ACTIVITY: Line tally for the word "weight": count the lines below that contain it and reply with the number alone.

▼

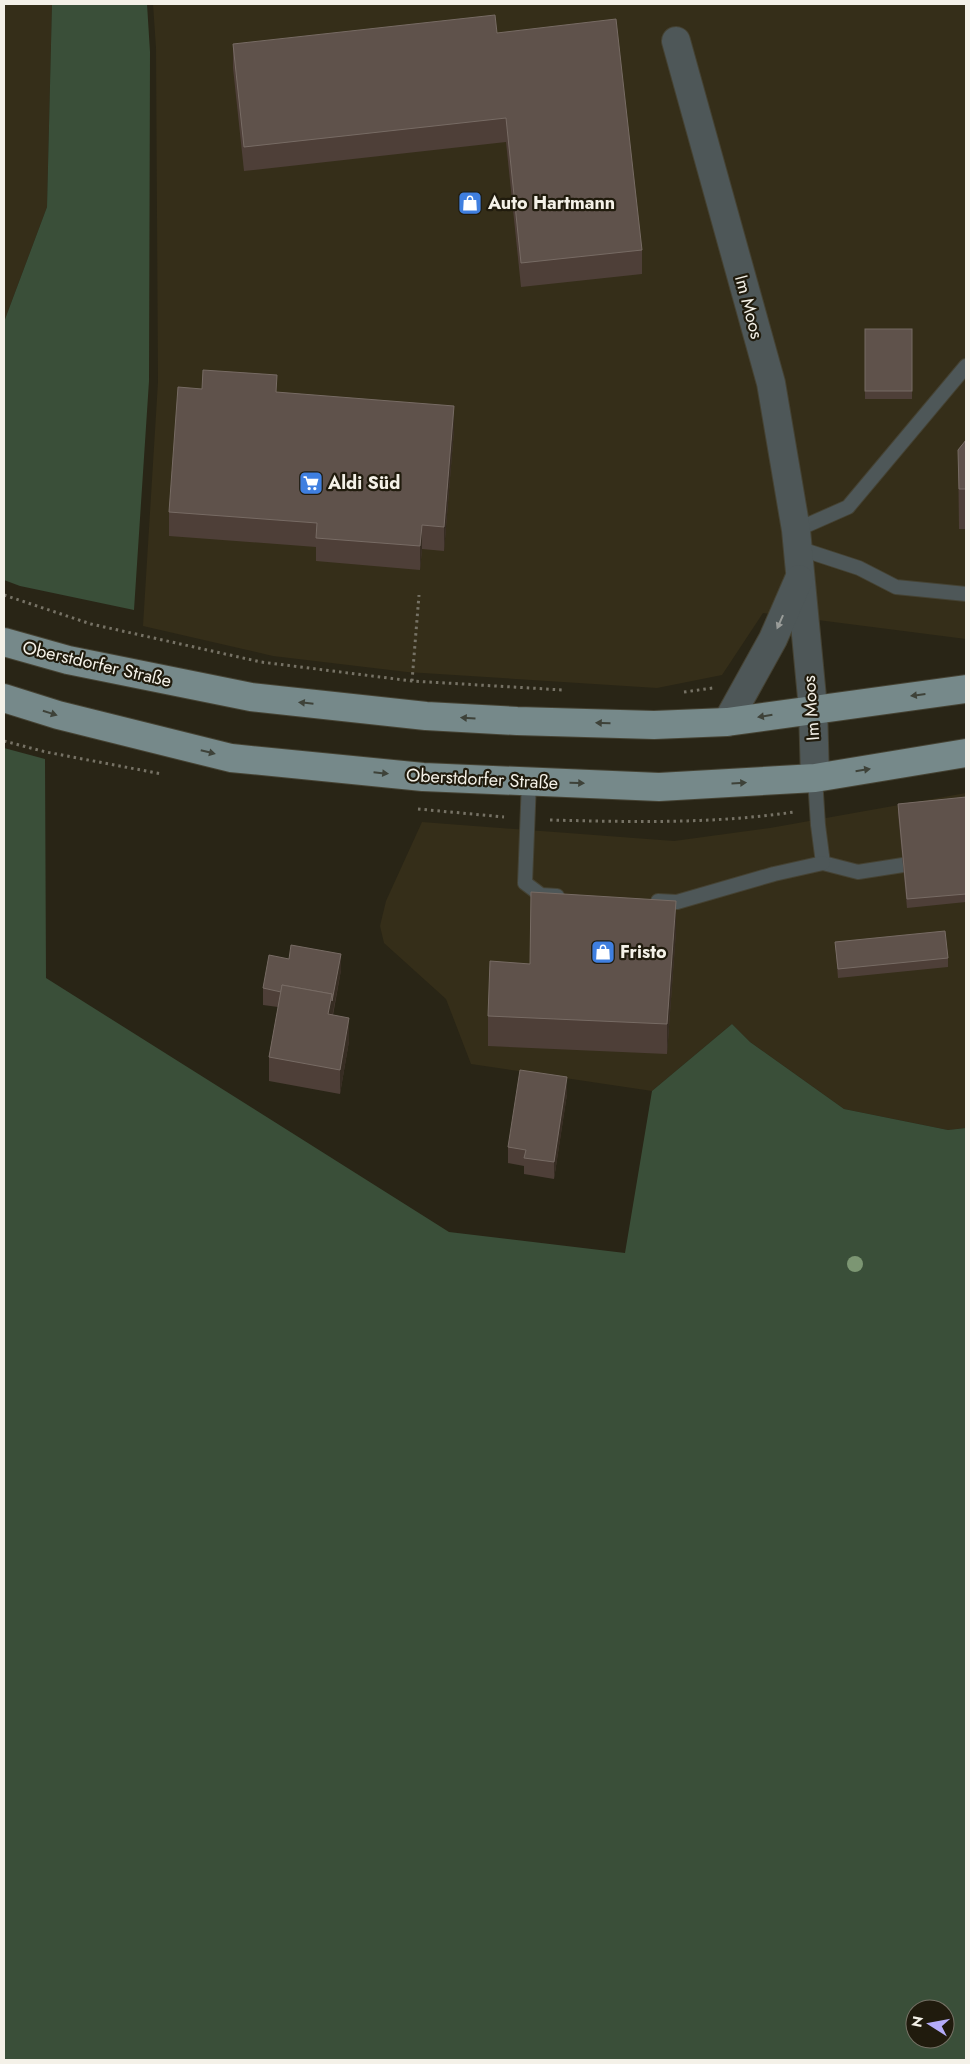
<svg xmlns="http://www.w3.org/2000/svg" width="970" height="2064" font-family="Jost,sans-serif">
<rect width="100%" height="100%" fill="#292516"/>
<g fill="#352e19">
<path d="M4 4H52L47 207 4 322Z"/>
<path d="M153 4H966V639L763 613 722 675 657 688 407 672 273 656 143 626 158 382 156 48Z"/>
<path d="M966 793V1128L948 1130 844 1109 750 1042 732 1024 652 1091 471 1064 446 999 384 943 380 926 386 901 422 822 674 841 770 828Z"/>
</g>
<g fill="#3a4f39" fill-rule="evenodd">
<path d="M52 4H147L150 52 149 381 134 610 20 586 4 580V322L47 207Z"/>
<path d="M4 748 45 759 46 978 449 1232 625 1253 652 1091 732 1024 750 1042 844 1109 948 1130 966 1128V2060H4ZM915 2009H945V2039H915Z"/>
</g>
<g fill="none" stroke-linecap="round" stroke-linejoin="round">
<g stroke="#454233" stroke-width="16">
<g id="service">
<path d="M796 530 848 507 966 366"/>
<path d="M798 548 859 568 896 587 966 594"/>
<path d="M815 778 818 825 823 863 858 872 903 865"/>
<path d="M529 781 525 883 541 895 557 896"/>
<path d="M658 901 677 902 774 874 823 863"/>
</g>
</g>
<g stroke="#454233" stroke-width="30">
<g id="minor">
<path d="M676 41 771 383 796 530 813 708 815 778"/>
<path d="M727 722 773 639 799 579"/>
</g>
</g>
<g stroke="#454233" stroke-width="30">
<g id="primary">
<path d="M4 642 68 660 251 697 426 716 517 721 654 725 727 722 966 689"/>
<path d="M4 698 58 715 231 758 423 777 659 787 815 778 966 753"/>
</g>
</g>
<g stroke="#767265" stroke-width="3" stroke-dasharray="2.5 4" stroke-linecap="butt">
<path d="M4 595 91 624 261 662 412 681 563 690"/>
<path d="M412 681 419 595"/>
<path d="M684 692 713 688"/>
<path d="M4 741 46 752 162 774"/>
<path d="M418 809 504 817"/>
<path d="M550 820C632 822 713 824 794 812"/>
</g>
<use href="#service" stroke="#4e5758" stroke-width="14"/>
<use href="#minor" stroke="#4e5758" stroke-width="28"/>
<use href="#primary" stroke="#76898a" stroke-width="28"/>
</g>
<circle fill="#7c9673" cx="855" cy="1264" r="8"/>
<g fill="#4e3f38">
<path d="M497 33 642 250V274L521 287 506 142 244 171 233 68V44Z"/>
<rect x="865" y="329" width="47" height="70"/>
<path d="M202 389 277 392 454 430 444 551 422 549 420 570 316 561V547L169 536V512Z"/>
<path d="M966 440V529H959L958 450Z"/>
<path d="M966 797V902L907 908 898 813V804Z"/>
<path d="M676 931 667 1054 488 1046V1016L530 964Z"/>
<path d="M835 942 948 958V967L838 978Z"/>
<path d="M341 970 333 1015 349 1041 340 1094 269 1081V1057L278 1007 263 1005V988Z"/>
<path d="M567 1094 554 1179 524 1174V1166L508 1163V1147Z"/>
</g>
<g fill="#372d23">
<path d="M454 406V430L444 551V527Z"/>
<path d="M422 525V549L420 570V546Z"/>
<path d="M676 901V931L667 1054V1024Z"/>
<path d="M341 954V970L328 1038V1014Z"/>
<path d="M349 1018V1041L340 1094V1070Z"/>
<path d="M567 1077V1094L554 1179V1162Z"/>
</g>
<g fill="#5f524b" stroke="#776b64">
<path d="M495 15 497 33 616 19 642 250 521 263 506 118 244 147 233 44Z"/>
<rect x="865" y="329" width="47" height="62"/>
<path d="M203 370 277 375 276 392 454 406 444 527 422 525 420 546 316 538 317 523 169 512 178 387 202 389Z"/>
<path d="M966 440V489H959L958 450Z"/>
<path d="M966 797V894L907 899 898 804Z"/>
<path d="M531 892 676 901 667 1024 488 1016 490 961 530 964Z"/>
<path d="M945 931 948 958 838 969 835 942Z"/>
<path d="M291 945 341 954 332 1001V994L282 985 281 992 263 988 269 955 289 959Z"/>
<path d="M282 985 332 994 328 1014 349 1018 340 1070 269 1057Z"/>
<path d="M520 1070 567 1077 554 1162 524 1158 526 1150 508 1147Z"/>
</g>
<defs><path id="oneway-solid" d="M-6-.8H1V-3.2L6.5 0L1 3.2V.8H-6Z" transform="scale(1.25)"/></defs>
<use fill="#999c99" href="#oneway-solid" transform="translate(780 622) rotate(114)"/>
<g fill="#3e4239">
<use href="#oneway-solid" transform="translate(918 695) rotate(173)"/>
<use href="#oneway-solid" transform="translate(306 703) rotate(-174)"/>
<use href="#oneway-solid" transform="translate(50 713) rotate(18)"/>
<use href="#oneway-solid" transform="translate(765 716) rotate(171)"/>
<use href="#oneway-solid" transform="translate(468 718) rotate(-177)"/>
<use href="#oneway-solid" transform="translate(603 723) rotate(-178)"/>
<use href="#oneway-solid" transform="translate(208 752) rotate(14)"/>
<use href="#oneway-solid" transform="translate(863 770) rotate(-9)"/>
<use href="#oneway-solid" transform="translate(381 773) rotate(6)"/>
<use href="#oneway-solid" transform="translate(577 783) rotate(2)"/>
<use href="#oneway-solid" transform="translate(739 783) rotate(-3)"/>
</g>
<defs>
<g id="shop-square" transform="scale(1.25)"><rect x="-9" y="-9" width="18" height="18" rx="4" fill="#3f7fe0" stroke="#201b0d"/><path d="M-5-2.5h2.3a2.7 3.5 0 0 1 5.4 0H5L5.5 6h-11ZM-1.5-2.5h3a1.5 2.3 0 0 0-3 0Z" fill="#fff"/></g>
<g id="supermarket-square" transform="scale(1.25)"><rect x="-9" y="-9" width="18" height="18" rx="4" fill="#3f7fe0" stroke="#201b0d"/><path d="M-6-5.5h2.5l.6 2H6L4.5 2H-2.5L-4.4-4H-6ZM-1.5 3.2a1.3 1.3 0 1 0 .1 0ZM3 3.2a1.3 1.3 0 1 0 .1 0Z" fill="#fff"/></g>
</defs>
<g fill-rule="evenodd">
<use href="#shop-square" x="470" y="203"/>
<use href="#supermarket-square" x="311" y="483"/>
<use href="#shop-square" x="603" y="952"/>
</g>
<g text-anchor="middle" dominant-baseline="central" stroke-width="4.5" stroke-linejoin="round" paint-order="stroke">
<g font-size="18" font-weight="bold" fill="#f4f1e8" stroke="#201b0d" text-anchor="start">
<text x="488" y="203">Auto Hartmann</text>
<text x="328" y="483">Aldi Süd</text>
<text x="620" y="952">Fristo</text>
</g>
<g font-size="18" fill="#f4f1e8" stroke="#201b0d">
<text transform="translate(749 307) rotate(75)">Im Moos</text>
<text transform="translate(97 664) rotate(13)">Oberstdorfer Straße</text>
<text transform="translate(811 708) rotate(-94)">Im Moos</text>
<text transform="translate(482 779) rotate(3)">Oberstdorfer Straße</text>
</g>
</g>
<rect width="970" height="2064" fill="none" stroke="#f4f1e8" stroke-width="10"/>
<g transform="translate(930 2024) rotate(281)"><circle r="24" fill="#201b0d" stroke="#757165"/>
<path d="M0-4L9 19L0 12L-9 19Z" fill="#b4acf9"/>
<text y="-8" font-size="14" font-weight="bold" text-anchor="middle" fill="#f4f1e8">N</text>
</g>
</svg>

▲
▼

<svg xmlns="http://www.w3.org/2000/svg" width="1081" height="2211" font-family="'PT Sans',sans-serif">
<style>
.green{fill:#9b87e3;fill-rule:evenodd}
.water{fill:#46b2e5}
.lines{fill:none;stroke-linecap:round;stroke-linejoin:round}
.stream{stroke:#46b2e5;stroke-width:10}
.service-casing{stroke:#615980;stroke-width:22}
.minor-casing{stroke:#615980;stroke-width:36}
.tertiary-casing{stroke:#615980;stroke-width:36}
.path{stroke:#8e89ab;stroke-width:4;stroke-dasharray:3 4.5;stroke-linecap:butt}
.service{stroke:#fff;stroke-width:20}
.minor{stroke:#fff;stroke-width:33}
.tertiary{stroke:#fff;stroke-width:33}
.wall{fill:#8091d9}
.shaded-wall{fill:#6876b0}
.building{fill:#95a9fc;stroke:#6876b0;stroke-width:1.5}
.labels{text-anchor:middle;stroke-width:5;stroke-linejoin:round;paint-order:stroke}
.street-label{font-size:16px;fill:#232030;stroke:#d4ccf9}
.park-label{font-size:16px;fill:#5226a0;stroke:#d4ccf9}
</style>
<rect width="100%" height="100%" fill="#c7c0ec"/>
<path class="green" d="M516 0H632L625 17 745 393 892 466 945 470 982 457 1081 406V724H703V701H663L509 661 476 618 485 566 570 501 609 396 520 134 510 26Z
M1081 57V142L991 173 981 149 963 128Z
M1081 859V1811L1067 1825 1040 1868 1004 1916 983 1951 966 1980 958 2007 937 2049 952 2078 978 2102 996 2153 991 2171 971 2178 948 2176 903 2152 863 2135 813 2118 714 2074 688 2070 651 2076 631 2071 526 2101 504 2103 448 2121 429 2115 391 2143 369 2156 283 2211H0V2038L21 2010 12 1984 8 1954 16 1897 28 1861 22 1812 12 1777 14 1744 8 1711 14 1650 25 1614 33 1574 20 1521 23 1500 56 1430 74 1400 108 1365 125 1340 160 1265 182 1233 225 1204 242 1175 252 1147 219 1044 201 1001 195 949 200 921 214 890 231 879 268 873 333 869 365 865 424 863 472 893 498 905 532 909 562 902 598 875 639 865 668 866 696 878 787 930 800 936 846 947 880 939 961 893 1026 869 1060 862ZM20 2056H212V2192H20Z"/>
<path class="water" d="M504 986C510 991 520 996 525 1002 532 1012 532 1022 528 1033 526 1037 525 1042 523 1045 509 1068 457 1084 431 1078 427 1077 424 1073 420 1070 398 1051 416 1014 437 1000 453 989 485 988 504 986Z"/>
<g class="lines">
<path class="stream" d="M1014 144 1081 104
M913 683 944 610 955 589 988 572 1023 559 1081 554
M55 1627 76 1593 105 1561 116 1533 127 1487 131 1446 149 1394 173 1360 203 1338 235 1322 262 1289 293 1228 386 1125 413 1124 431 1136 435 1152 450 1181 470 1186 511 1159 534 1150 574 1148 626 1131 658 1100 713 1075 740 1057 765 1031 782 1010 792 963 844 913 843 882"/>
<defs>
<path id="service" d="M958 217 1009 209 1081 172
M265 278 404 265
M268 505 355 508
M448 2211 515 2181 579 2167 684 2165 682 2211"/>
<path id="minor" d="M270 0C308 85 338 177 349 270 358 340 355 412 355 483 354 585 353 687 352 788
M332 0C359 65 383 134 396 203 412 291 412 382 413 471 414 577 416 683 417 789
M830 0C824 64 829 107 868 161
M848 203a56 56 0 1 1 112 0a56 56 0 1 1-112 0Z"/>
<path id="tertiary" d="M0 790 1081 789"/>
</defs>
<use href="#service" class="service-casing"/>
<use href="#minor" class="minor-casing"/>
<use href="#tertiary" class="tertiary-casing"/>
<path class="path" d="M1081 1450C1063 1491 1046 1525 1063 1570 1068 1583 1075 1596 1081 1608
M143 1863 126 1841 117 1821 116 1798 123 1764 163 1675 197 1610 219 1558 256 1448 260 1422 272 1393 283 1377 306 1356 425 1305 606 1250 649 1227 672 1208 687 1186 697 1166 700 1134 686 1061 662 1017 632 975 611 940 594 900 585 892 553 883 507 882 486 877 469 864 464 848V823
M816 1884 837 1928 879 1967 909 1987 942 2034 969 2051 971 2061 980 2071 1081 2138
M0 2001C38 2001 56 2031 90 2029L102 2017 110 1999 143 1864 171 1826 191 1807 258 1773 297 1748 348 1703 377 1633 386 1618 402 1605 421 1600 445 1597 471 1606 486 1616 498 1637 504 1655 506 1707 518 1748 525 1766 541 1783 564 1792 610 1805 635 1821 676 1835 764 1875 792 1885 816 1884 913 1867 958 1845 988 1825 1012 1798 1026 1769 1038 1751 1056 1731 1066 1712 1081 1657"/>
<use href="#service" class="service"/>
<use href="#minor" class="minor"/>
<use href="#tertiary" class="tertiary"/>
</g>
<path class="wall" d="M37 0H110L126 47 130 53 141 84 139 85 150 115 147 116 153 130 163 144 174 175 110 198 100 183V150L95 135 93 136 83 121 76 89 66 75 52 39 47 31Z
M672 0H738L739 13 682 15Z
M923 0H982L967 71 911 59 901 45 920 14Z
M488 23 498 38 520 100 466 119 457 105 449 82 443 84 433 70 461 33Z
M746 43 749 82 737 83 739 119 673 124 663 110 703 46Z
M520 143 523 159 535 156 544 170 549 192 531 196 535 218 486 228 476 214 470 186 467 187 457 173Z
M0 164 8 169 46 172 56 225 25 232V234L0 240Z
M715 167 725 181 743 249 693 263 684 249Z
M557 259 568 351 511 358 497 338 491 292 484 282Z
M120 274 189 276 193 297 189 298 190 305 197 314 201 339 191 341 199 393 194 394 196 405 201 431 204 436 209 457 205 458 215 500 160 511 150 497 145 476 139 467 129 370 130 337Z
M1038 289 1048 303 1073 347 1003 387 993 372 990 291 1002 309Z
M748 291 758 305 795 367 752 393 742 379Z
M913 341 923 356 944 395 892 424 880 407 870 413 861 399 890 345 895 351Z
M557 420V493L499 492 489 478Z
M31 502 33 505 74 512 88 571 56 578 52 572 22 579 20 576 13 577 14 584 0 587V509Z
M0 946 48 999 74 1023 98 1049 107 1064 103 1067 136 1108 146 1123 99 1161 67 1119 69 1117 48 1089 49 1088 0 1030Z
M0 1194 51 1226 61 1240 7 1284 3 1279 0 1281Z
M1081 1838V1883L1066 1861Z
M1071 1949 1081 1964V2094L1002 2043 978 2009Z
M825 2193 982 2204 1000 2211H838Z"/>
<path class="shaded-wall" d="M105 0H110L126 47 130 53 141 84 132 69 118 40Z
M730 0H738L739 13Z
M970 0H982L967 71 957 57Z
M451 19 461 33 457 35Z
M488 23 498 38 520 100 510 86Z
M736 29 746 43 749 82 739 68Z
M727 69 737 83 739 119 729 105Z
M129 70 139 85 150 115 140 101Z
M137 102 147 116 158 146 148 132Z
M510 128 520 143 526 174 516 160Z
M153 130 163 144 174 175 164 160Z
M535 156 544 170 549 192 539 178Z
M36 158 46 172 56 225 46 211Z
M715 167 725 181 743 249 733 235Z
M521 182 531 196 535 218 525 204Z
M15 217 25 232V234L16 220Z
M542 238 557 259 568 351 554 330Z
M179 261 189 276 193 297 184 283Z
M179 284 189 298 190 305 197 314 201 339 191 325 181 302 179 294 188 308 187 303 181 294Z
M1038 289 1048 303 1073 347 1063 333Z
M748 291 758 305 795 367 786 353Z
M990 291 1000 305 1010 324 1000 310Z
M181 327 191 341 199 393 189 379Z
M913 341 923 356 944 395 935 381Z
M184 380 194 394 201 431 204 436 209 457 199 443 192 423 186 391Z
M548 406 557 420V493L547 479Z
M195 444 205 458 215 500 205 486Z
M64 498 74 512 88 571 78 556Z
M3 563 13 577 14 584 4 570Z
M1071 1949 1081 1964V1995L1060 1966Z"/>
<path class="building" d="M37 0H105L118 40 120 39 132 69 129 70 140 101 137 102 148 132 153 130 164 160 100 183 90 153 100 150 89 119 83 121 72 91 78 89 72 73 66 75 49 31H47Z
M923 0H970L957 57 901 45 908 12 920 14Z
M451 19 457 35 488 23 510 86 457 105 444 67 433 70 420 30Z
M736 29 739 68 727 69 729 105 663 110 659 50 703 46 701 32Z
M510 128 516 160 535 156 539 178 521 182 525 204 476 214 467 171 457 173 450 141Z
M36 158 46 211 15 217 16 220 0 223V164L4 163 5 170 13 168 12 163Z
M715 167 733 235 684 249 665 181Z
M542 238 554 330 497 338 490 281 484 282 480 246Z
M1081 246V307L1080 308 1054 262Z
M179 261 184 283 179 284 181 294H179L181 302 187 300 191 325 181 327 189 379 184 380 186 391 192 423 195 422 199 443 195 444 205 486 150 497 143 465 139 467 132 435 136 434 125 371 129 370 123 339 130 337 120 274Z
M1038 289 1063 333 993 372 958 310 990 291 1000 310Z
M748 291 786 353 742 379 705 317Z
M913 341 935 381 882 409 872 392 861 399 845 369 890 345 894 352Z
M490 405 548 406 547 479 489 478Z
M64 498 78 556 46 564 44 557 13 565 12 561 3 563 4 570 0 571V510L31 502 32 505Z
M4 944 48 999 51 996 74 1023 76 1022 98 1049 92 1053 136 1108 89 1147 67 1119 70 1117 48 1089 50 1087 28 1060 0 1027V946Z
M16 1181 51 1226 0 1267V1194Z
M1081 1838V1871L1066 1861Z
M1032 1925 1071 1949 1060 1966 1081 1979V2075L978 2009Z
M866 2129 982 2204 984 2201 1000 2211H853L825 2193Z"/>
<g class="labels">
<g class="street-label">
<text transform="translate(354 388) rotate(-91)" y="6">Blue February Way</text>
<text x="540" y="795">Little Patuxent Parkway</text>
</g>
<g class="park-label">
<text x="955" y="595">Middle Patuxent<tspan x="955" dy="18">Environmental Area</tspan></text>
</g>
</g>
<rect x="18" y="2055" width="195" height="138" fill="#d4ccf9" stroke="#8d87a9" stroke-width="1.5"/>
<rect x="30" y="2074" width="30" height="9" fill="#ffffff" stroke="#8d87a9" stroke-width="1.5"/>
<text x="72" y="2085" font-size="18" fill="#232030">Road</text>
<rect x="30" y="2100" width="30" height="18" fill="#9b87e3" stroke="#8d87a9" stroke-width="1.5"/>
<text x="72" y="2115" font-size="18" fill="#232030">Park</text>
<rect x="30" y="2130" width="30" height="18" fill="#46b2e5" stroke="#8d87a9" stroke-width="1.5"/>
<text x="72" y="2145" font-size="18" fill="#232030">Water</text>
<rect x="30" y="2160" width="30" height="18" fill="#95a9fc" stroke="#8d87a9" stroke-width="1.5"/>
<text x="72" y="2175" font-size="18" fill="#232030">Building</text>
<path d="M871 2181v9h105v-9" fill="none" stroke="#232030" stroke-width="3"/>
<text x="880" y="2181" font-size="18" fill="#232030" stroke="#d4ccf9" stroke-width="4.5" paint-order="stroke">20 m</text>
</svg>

▲

SOLUTION: 2